There has been a lot of debate over the last few years about how to pay for the NHS, and whether the NHS should pay for gluten free food. There’s an ongoing campaign for free prescriptions for people with long-term conditions; and there have been proposals for different schemes for issuing the gluten free food – one being vouchers to exchange for gluten free food in supermarkets.

Why does the NHS give away food?

Prescribing gluten free food reduces costs to the country in the long run. If a celiac doesn’t stick to the gluten free diet, then – as we all know – there are long-term health risks, and these are expensive for the NHS to have to deal with. If they can encourage celiacs to stay gluten-free, then we don’t get chronically ill, and our lifetime cost to the NHS – and therefore to the taxpayer – is less.

Sounds like a great system!

Well, yes and no. The National Health Service is an astonishing thing, and we feel great pride in it. But it is an ageing system designed for a much smaller population with a shorter life-span, and it is struggling for funds. Nobody likes paying taxes!

Because of the pressures on the NHS, in some places in the country there are severe restrictions by either the local health authority or the doctor’s practice on how much can be prescribed, despite the guidelines on the amount of gluten free food that should be prescribed.

So not everyone can get the prescriptions in the first place. It depends on where you live and which doctor you see.

There isn’t a free choice of gluten free products for prescribing. There’s a list, which is reviewed each year. It is very difficult for a manufacturer to get on the list, and quite rightly, there are rigorous tests.

So you can’t necessarily choose the products you’d like by the manufacturers you like. And what is available is plain, basic foodstuffs. No fancy chocolate biscuits or ice cream cones; no muffins or breakfast cereal!
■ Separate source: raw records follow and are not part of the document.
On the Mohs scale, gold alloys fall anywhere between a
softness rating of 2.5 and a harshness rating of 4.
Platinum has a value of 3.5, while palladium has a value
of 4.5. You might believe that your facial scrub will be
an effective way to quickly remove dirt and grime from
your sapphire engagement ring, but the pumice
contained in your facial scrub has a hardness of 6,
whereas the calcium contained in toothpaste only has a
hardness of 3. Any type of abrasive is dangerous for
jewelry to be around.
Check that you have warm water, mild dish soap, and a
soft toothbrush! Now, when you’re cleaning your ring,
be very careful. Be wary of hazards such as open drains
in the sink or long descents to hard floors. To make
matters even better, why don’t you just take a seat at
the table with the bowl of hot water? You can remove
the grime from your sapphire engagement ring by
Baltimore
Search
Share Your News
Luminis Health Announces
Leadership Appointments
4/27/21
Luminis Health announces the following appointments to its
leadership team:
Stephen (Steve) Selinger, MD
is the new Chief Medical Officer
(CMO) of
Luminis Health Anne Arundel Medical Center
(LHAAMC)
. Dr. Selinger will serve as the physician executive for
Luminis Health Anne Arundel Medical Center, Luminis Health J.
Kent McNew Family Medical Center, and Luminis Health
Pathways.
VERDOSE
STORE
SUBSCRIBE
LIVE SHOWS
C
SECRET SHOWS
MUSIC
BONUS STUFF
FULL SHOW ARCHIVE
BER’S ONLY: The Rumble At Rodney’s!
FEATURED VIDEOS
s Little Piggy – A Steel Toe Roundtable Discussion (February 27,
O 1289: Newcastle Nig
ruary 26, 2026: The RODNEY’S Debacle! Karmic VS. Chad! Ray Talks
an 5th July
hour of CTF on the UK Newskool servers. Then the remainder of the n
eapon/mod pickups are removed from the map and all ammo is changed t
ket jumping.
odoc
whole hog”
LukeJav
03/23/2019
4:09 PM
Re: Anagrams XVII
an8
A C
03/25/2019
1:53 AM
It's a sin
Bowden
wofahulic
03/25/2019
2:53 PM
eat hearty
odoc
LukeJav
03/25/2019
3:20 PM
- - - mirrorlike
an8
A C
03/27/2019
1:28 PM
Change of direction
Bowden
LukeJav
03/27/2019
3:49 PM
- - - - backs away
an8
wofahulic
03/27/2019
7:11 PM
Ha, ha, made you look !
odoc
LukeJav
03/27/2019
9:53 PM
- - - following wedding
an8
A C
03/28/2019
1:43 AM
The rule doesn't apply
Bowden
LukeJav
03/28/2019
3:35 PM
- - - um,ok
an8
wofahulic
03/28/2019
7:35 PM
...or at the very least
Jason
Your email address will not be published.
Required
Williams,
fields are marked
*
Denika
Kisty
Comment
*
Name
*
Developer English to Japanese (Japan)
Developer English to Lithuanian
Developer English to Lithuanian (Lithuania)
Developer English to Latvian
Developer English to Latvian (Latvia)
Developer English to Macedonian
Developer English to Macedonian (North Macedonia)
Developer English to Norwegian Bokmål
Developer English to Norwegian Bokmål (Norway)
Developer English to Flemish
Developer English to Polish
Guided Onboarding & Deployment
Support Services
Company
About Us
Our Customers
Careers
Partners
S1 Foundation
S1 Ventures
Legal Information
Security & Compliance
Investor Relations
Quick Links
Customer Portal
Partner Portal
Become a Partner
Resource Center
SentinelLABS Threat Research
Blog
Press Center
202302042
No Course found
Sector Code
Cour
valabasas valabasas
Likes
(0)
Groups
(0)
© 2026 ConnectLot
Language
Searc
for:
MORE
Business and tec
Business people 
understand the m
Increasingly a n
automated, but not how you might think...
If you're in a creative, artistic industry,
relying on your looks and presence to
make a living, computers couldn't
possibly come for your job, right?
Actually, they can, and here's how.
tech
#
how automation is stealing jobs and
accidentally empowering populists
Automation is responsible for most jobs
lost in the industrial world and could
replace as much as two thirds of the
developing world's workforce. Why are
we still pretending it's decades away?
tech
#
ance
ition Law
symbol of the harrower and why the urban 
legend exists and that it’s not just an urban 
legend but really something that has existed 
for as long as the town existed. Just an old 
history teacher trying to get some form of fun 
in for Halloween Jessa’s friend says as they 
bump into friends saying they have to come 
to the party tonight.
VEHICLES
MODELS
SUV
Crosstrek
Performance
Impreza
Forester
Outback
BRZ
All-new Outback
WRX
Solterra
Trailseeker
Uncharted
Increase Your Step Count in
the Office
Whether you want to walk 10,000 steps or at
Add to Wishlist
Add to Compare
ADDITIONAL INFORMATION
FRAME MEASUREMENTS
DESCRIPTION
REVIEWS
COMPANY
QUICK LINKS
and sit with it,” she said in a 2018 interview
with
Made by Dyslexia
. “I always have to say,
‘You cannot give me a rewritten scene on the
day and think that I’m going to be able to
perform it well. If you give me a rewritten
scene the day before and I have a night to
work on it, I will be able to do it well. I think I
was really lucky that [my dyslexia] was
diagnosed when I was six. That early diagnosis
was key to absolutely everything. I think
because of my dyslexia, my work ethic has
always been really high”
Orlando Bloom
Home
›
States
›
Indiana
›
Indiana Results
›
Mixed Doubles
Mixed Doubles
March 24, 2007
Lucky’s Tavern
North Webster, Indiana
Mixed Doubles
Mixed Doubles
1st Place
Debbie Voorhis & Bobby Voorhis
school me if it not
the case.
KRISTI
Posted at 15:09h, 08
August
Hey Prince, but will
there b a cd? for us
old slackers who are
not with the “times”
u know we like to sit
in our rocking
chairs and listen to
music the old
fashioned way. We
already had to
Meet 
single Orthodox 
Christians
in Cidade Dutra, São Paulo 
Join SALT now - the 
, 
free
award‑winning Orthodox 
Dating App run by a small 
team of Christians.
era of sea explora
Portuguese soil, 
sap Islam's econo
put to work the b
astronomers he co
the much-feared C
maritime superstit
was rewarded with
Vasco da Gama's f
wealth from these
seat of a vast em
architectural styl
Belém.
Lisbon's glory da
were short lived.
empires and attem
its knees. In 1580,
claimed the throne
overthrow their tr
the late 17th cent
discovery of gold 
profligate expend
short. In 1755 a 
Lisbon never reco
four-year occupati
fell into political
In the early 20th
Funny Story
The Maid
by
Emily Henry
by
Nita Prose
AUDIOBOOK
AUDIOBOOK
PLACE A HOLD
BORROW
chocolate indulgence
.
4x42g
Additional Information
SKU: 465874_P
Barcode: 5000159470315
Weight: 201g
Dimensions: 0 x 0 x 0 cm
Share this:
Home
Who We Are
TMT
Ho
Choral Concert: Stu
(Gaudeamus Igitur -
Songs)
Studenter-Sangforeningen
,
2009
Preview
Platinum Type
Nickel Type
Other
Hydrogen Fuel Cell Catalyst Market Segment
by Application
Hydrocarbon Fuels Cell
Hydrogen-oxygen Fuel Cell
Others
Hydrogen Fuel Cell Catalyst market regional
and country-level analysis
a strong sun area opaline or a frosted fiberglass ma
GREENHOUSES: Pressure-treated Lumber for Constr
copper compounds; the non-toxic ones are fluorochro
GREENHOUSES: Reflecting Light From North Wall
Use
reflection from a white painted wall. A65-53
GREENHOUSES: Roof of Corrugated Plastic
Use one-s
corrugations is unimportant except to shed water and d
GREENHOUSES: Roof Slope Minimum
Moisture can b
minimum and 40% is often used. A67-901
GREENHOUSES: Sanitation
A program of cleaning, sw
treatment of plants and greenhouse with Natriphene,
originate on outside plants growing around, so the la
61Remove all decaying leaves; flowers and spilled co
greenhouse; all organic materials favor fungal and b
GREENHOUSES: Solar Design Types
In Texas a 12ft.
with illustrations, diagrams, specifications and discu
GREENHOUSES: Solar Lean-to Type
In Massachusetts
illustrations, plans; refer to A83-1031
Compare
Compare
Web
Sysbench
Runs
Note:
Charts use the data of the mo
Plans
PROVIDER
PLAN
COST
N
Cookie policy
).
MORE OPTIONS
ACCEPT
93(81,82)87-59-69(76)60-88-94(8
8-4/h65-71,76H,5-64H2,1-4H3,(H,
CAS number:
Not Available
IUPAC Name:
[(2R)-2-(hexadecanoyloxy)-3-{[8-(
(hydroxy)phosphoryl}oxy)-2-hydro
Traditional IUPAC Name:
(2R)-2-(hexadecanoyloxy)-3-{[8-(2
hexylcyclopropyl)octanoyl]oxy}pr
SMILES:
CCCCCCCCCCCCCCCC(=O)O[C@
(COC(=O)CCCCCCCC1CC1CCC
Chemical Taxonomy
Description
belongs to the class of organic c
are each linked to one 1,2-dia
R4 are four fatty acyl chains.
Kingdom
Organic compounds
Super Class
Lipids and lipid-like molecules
flour photo by Daniel_Hurst_Photography

Perhaps a bigger problem, though, is that the system of prescribable gluten free food means that those manufacturers who are on The List have a huge market advantage over the others – because the NHS pays well, and so many people can get these things for free or for very little, it is hard for new companies who are not on The List to get established and their products tend to be very expensive to buy in the shops. A scheme such as vouchers to swop in supermarkets for products of choice would help these small manufacturers, improve the options available to celiacs, and potentially reduce the bill to the NHS.

So – free food? Yes, some food, in certain circumstances, but this isn’t a supermarket trolley dash!

What about the free birthday cake?

No such thing – perhaps free flour to make the cake, yes, even a cake mix so you wouldn’t have to pay for baking powder. But you’ll need to pay for the eggs, the sugar, the butter, the cooking, the icing and decoration and the candles. Sorry.

birthday-candles photo by Zenat_El3ain

Lucy has a coeliac daughter, and blogs about the issues around living gluten free and raising a gluten free child.

Free From Home

3 thoughts on “The Strange Case of the UK Prescription Scheme”

  1. I’ve been ill my whole life..diagnosed with irritable bowel 21 years ago..and now they seem to be writing chronic fatigue down too and talk of sending me to an ME specialist. Awaiting blood test results for Coeliac testing…and sooooo excited at the prospect that this may be it! To have a diagnosis and a clear path would be awesome! Goodness you know you’re chronically ill when you would WANT Coeliac disease!
    Thanks for the blog- useful piece!

    1. Hi Jeannie,
      I understand your frustration, and your enthusiasm. Celiac is manageable, even delicious. In the US, we see folks who have negative blood tests, or negative biopsies, so are not diagnosed with celiac. Some of them still see major improvements in symptoms if they try a gluten free diet.

      I had not heard of ME and searched for it online. I found the ME Association in the UK. It looks like a thoughtful site for a condition where much is unknown.

      Best wishes to you and please keep us posted.